Income tax provision (benefit) consists of the following (in thousands):

 

SCHEDULE OF INCOME TAX PROVISION (BENEFIT)

             
    Year Ended October 31,  
    2025     2024  
Federal:                
Current   $ -     $ -  
Deferred     (1,237 )     (2,284 )
State:                
Current     -       -  
Deferred     (574 )     (754 )
Adjustment to valuation allowance related to net deferred tax assets     1,811       3,038  
Total   $ -     $ -  

 

The tax effects of temporary differences that give rise to significant portions of the deferred tax asset, net, at October 31, 2025 and 2024, are as follows (in thousands):

 

SCHEDULE OF DEFERRED TAX ASSETS AND LIABILITIES

             
    October 31,  
    2025     2024  
Long-term deferred tax assets:                
Federal and state NOL and tax credit carryforwards   $ 30,582     $ 29,198  
Deferred compensation     8,763       8,394  
Intangibles     104       161  
Subtotal     39,449       37,753  
Less: valuation allowance     (39,449 )     (37,753 )
Deferred tax asset, net   $ -     $ -  

 

As of October 31, 2025, we had Federal tax net operating loss and tax credit carryforwards of approximately $106,253,000 and $2,413,000, respectively.
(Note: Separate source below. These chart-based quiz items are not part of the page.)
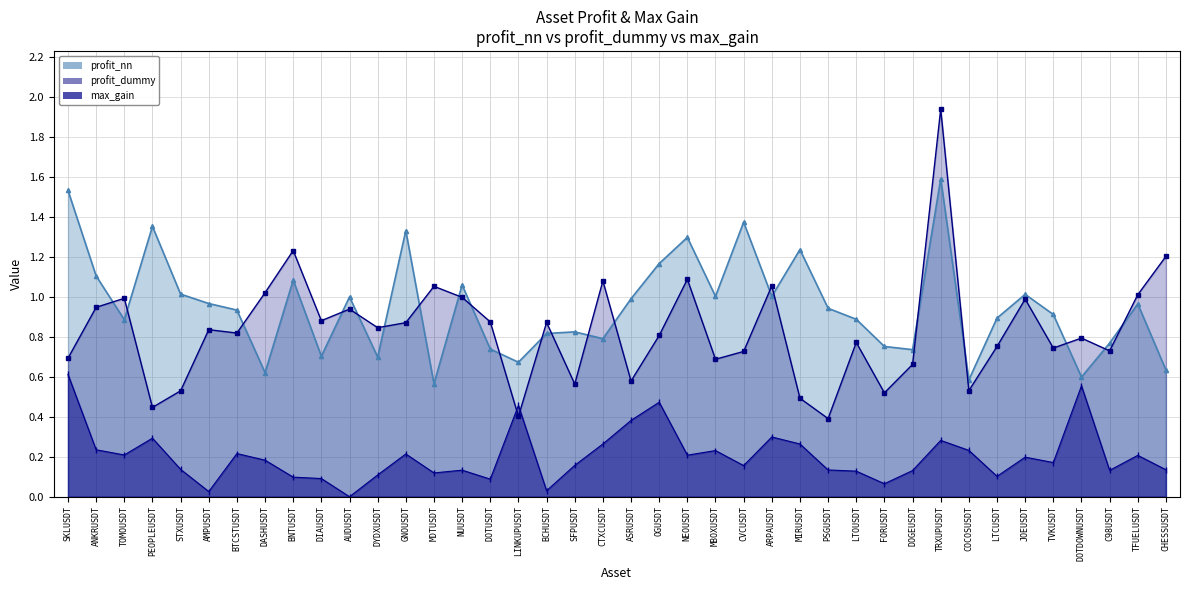

How many values in max_gain are above zero?

39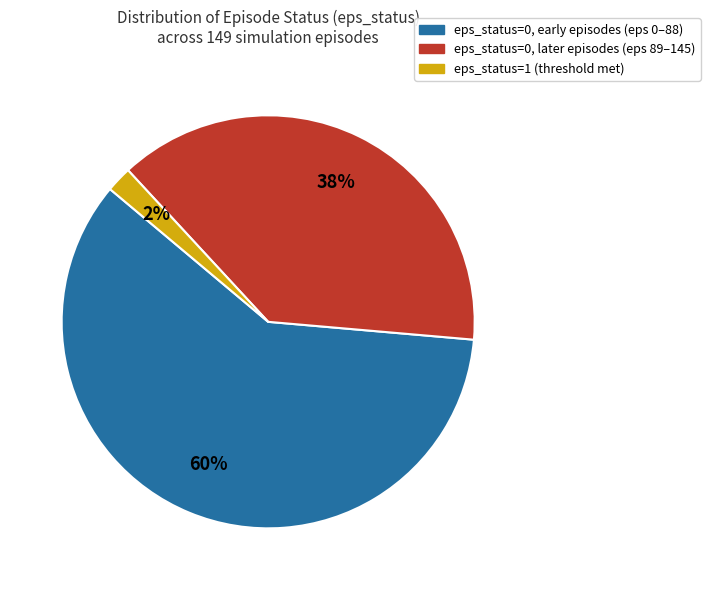

To the nearest percent, what is the difference between the largest and smallest slice percentages?

58%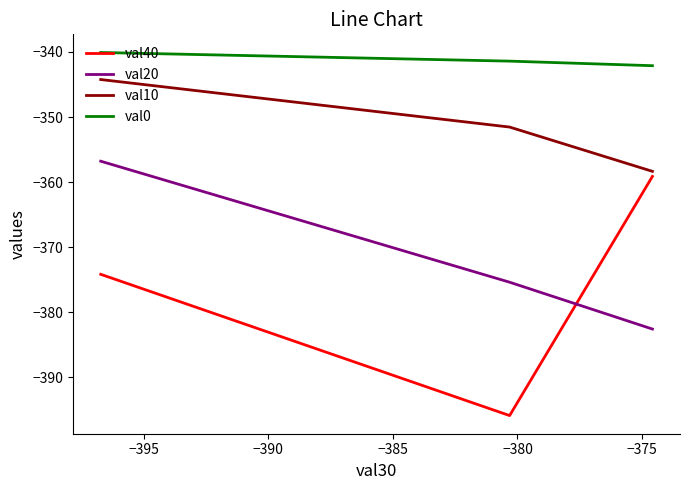

What is the sum of the val40 values at −395 and −390?

-770.1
At the federal level, businesses can carry forward their net operating losses indefinitely, but the deductions are limited to 80% of taxable income. Prior to the Tax Cuts and Jobs Act (TCJA) of 2017, businesses could carry losses forward for 20 years (without a deductibility limit). If the tax benefits relating to deductions of option holders’ income are ultimately realized, those benefits will be credited directly to additional paid-in capital. Certain changes in stock ownership can result in a limitation on the amount of net operating loss and tax credit carryovers that can be utilized each year. As of October 31, 2025, management has not determined the extent of any such limitations, if any.

 

We had California tax net operating loss carryforwards of approximately $68,597,000 as of October 31, 2025, available within statutory limits (expiring at various dates between 2026 and 2045), to offset future corporate taxable income and taxes payable, if any, under certain computations of such taxes.

 

We have provided a 100% valuation allowance against our deferred tax asset due to our current and historical pre-tax losses and the uncertainty regarding their realizability. The primary differences from the Federal statutory rate of 21% and the effective rate of 0% is attributable to a change in the valuation allowance. The following is a reconciliation of income taxes at the Federal statutory tax rate to income tax expense (benefit) (in thousands):

SCHEDULE OF RECONCILIATION OF INCOME TAXES

    Year Ended October 31,  
    2025     2024  
Income tax benefit at U.S. Federal statutory income tax rate   $ (2,316,000 )     (21.00 )%   $ (2,667,000 )     (21.00 )%
State income taxes     (770,000 )     (6.98 )%     (887,000 )     (6.99 )%
Permanent differences     31,000       0.28 %     21,000       0.17 %
Expiring net operating losses, credits and other     1,244,000       11.28 %     495,000       3.90 %
Change in valuation allowance     1,811,000       16.42 %     3,038,000       23.92 %
Income tax provision   $ -       0.00 %   $ -       0.00 %

 

During the two fiscal years ended October 31, 2025, we incurred no Federal and no State income taxes. We have no unrecognized tax benefits as of October 31, 2025 and 2024 and we account for interest and penalties related to income tax matters, if any, in general and administrative expenses. Tax years to which our net operating losses relate remain open to examination by Federal and California authorities to the extent which the net operating losses have yet to be utilized.